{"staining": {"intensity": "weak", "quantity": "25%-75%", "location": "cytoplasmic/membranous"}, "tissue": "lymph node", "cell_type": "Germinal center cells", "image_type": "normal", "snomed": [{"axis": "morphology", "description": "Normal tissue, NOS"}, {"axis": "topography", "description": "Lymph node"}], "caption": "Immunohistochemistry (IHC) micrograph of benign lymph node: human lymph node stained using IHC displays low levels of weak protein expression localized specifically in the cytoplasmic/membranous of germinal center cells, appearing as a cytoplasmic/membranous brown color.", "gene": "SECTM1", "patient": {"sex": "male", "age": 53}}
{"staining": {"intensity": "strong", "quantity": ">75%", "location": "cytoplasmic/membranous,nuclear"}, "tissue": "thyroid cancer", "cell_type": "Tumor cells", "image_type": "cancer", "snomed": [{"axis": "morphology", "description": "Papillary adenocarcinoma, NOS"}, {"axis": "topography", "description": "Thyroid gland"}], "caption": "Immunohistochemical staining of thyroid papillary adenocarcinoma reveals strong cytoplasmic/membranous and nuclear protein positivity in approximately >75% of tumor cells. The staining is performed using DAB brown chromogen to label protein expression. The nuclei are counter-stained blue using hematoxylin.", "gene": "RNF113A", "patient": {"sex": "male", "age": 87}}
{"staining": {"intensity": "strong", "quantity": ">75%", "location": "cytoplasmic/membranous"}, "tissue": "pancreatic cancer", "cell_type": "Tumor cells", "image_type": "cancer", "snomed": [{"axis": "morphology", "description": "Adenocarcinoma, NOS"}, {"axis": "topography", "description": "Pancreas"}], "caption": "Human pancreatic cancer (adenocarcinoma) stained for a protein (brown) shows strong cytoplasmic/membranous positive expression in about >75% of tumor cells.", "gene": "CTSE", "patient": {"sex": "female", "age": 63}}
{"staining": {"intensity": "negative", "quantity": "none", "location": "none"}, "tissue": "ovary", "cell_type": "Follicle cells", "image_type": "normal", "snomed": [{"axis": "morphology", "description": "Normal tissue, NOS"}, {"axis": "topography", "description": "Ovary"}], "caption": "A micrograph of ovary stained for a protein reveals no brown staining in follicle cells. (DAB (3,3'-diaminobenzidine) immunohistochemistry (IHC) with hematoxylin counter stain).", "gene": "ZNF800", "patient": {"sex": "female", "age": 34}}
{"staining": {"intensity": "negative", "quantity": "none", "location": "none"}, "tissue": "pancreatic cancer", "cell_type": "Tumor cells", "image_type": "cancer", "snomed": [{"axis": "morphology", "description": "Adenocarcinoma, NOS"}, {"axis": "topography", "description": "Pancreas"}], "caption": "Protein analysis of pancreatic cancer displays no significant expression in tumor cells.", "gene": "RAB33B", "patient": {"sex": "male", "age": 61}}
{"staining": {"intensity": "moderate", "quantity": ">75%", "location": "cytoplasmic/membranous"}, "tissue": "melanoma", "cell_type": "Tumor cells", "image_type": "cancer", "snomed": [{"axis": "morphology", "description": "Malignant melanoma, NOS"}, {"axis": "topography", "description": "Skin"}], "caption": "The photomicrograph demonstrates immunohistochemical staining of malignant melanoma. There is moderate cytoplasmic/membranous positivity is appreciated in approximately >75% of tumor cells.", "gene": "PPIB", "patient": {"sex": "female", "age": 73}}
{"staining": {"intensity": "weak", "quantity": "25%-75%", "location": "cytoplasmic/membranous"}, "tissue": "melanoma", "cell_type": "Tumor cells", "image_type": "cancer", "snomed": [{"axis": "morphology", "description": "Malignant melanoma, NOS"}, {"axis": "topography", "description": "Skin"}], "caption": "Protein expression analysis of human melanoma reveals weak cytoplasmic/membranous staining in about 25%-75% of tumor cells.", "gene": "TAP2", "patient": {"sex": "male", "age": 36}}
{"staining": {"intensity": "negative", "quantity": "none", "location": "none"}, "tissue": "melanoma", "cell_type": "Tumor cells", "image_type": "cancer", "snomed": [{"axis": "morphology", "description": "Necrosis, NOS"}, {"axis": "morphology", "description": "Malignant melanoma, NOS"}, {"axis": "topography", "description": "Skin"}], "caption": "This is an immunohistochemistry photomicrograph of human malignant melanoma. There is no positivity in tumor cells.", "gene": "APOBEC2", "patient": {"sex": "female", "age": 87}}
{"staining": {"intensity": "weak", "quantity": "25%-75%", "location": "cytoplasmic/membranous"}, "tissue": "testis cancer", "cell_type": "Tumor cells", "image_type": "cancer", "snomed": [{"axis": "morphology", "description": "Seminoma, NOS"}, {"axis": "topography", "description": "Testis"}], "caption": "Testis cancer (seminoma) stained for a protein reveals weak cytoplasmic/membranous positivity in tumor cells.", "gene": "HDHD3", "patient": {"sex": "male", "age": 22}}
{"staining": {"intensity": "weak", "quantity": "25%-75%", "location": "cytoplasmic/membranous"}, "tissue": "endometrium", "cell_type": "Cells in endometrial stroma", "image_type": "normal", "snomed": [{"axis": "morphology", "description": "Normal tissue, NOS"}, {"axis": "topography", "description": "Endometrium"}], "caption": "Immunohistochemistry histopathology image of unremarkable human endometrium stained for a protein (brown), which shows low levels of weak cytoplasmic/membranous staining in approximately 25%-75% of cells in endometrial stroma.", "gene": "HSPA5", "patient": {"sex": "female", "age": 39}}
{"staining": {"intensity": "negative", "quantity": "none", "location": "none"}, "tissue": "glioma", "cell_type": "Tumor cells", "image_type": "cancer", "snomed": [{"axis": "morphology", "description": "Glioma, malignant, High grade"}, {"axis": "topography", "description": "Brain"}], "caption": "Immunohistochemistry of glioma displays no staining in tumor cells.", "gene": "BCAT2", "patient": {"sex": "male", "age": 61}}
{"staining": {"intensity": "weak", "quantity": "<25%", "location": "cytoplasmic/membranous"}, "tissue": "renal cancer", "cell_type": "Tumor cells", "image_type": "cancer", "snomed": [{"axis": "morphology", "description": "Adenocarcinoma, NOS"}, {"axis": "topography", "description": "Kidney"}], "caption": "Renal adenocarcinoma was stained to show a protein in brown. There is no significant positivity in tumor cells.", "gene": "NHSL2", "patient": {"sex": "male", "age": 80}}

━━━━━━

**THE PROBLEM**
Write out the entries above word for word.

**SOLUTION BELOW**
{"staining": {"intensity": "weak", "quantity": "25%-75%", "location": "cytoplasmic/membranous"}, "tissue": "lymph node", "cell_type": "Germinal center cells", "image_type": "normal", "snomed": [{"axis": "morphology", "description": "Normal tissue, NOS"}, {"axis": "topography", "description": "Lymph node"}], "caption": "Immunohistochemistry (IHC) micrograph of benign lymph node: human lymph node stained using IHC displays low levels of weak protein expression localized specifically in the cytoplasmic/membranous of germinal center cells, appearing as a cytoplasmic/membranous brown color.", "gene": "SECTM1", "patient": {"sex": "male", "age": 53}}
{"staining": {"intensity": "strong", "quantity": ">75%", "location": "cytoplasmic/membranous,nuclear"}, "tissue": "thyroid cancer", "cell_type": "Tumor cells", "image_type": "cancer", "snomed": [{"axis": "morphology", "description": "Papillary adenocarcinoma, NOS"}, {"axis": "topography", "description": "Thyroid gland"}], "caption": "Immunohistochemical staining of thyroid papillary adenocarcinoma reveals strong cytoplasmic/membranous and nuclear protein positivity in approximately >75% of tumor cells. The staining is performed using DAB brown chromogen to label protein expression. The nuclei are counter-stained blue using hematoxylin.", "gene": "RNF113A", "patient": {"sex": "male", "age": 87}}
{"staining": {"intensity": "strong", "quantity": ">75%", "location": "cytoplasmic/membranous"}, "tissue": "pancreatic cancer", "cell_type": "Tumor cells", "image_type": "cancer", "snomed": [{"axis": "morphology", "description": "Adenocarcinoma, NOS"}, {"axis": "topography", "description": "Pancreas"}], "caption": "Human pancreatic cancer (adenocarcinoma) stained for a protein (brown) shows strong cytoplasmic/membranous positive expression in about >75% of tumor cells.", "gene": "CTSE", "patient": {"sex": "female", "age": 63}}
{"staining": {"intensity": "negative", "quantity": "none", "location": "none"}, "tissue": "ovary", "cell_type": "Follicle cells", "image_type": "normal", "snomed": [{"axis": "morphology", "description": "Normal tissue, NOS"}, {"axis": "topography", "description": "Ovary"}], "caption": "A micrograph of ovary stained for a protein reveals no brown staining in follicle cells. (DAB (3,3'-diaminobenzidine) immunohistochemistry (IHC) with hematoxylin counter stain).", "gene": "ZNF800", "patient": {"sex": "female", "age": 34}}
{"staining": {"intensity": "negative", "quantity": "none", "location": "none"}, "tissue": "pancreatic cancer", "cell_type": "Tumor cells", "image_type": "cancer", "snomed": [{"axis": "morphology", "description": "Adenocarcinoma, NOS"}, {"axis": "topography", "description": "Pancreas"}], "caption": "Protein analysis of pancreatic cancer displays no significant expression in tumor cells.", "gene": "RAB33B", "patient": {"sex": "male", "age": 61}}
{"staining": {"intensity": "moderate", "quantity": ">75%", "location": "cytoplasmic/membranous"}, "tissue": "melanoma", "cell_type": "Tumor cells", "image_type": "cancer", "snomed": [{"axis": "morphology", "description": "Malignant melanoma, NOS"}, {"axis": "topography", "description": "Skin"}], "caption": "The photomicrograph demonstrates immunohistochemical staining of malignant melanoma. There is moderate cytoplasmic/membranous positivity is appreciated in approximately >75% of tumor cells.", "gene": "PPIB", "patient": {"sex": "female", "age": 73}}
{"staining": {"intensity": "weak", "quantity": "25%-75%", "location": "cytoplasmic/membranous"}, "tissue": "melanoma", "cell_type": "Tumor cells", "image_type": "cancer", "snomed": [{"axis": "morphology", "description": "Malignant melanoma, NOS"}, {"axis": "topography", "description": "Skin"}], "caption": "Protein expression analysis of human melanoma reveals weak cytoplasmic/membranous staining in about 25%-75% of tumor cells.", "gene": "TAP2", "patient": {"sex": "male", "age": 36}}
{"staining": {"intensity": "negative", "quantity": "none", "location": "none"}, "tissue": "melanoma", "cell_type": "Tumor cells", "image_type": "cancer", "snomed": [{"axis": "morphology", "description": "Necrosis, NOS"}, {"axis": "morphology", "description": "Malignant melanoma, NOS"}, {"axis": "topography", "description": "Skin"}], "caption": "This is an immunohistochemistry photomicrograph of human malignant melanoma. There is no positivity in tumor cells.", "gene": "APOBEC2", "patient": {"sex": "female", "age": 87}}
{"staining": {"intensity": "weak", "quantity": "25%-75%", "location": "cytoplasmic/membranous"}, "tissue": "testis cancer", "cell_type": "Tumor cells", "image_type": "cancer", "snomed": [{"axis": "morphology", "description": "Seminoma, NOS"}, {"axis": "topography", "description": "Testis"}], "caption": "Testis cancer (seminoma) stained for a protein reveals weak cytoplasmic/membranous positivity in tumor cells.", "gene": "HDHD3", "patient": {"sex": "male", "age": 22}}
{"staining": {"intensity": "weak", "quantity": "25%-75%", "location": "cytoplasmic/membranous"}, "tissue": "endometrium", "cell_type": "Cells in endometrial stroma", "image_type": "normal", "snomed": [{"axis": "morphology", "description": "Normal tissue, NOS"}, {"axis": "topography", "description": "Endometrium"}], "caption": "Immunohistochemistry histopathology image of unremarkable human endometrium stained for a protein (brown), which shows low levels of weak cytoplasmic/membranous staining in approximately 25%-75% of cells in endometrial stroma.", "gene": "HSPA5", "patient": {"sex": "female", "age": 39}}
{"staining": {"intensity": "negative", "quantity": "none", "location": "none"}, "tissue": "glioma", "cell_type": "Tumor cells", "image_type": "cancer", "snomed": [{"axis": "morphology", "description": "Glioma, malignant, High grade"}, {"axis": "topography", "description": "Brain"}], "caption": "Immunohistochemistry of glioma displays no staining in tumor cells.", "gene": "BCAT2", "patient": {"sex": "male", "age": 61}}
{"staining": {"intensity": "weak", "quantity": "<25%", "location": "cytoplasmic/membranous"}, "tissue": "renal cancer", "cell_type": "Tumor cells", "image_type": "cancer", "snomed": [{"axis": "morphology", "description": "Adenocarcinoma, NOS"}, {"axis": "topography", "description": "Kidney"}], "caption": "Renal adenocarcinoma was stained to show a protein in brown. There is no significant positivity in tumor cells.", "gene": "NHSL2", "patient": {"sex": "male", "age": 80}}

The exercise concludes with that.